#### [ACTIVITY LIST]
1. In the unicode-range message, which character is "U+04e4" supposed to be?
2. Please write out the unicode-range message, starting with "The major problem" and going on through "ident(U) delim(+) number(40000)".
3. Pick up the unicode-range message after its last sentence and carry it forward.

[css-syntax][css-fonts] Wrapping up the <unicode-range> thing from Tab Atkins Jr. on 2015-06-23 (www-style@w3.org from June 2015)

From: Tab Atkins Jr. <jackalmage@gmail.com>
Date: Mon, 22 Jun 2015 17:26:08 -0700
To: www-style list <www-style@w3.org>
Message-ID: <CAAWBYDDkC9QiBAyUc5vGtxjpYwowHxjWv__m-Ev9LrVgag_knw@mail.gmail.com>

So, unicode ranges aren't settled right now, and I'd like to wrap them up.

Quick history lesson:

1. Unicode ranges were originally defined as a CSS token.  They have
to be specially handled, because they don't look like any other token.

2. FF got some bug reports about the selector `u+a {...}` failing -
the reason is because it parses as a unicode-range token, which is
invalid for selectors.

3. I proposed we eliminate unicode-range as a token, and break it down
into a complicated reimagining based on existing tokens, like I did
for An+B.


The major problem with this is that some hex numbers look like
exponented numbers.  For example, "U+04e4" is supposed to be Ӥ, but it
parses as:

ident(U) delim(+) number(40000)

Obviously, 0x4e4 and 40000 are very different numbers!  (U+40000 is
actually invalid!)  I currently solve this by keeping around the
"representation" of the number token, which is the actual characters
it was written with, but no impl does that, or is willing to keep
around a string for every number and dimension they parse.

#### [EXCERPTED RECORDS]

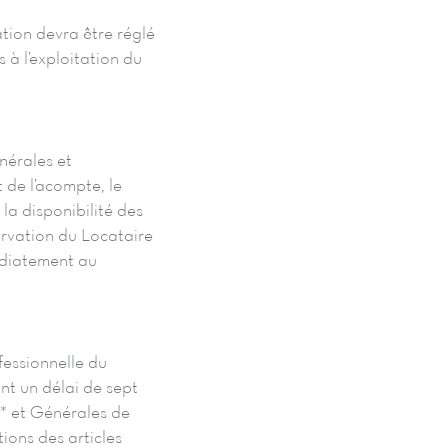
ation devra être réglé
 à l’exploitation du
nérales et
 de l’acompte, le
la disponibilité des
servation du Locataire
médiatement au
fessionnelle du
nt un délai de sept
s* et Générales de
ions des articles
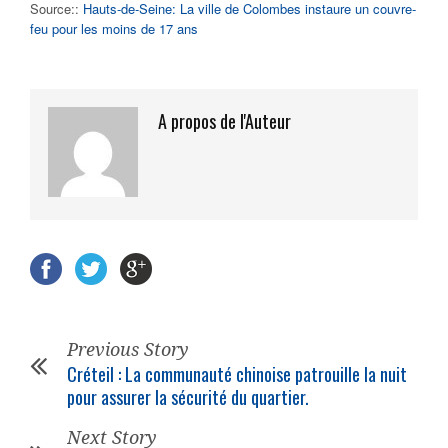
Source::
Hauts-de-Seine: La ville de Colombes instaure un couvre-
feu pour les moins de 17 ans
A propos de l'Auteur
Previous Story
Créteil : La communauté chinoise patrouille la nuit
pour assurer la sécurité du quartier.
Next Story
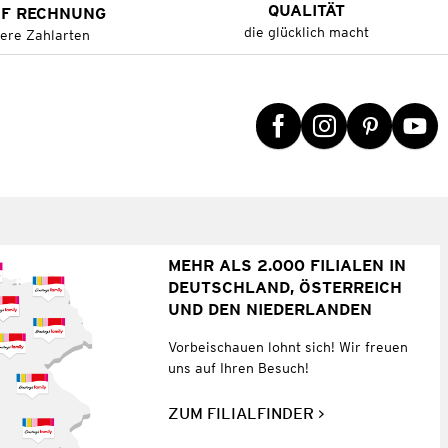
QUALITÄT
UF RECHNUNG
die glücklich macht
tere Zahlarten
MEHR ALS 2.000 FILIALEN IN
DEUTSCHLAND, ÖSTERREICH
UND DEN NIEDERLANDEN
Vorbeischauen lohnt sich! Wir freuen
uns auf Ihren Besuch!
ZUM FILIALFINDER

#### [TASK RESPONSES]
1. Ӥ

2.
The major problem with this is that some hex numbers look like
exponented numbers.  For example, "U+04e4" is supposed to be Ӥ, but it
parses as:

ident(U) delim(+) number(40000)

3.
So I think there are two ways we can handle this:

1. Abandon the project, restore <unicode-range-token>, and live with
the fact that we have a weird almost-useless token that will
occasionally cause problems for authors in unrelated contexts.  (We
can't even really do something like make Selectors treat unicode-range
specially, because it can cut selectors in pieces - "u+area" parses as
a urange(a) ident(rea)!)

2. Produce a new, reliable syntax for unicode ranges, and keep around
the old version for back-compat, with a warning that some values won't
parse correctly.  The most obvious fix is to just replace the + with a
-, like "U-0404", "U-400-600", or "U-4??".  This makes the entire
thing an ident, which keeps around the characters properly (or an
ident followed by some ? delims, which is also fine).

Thoughts?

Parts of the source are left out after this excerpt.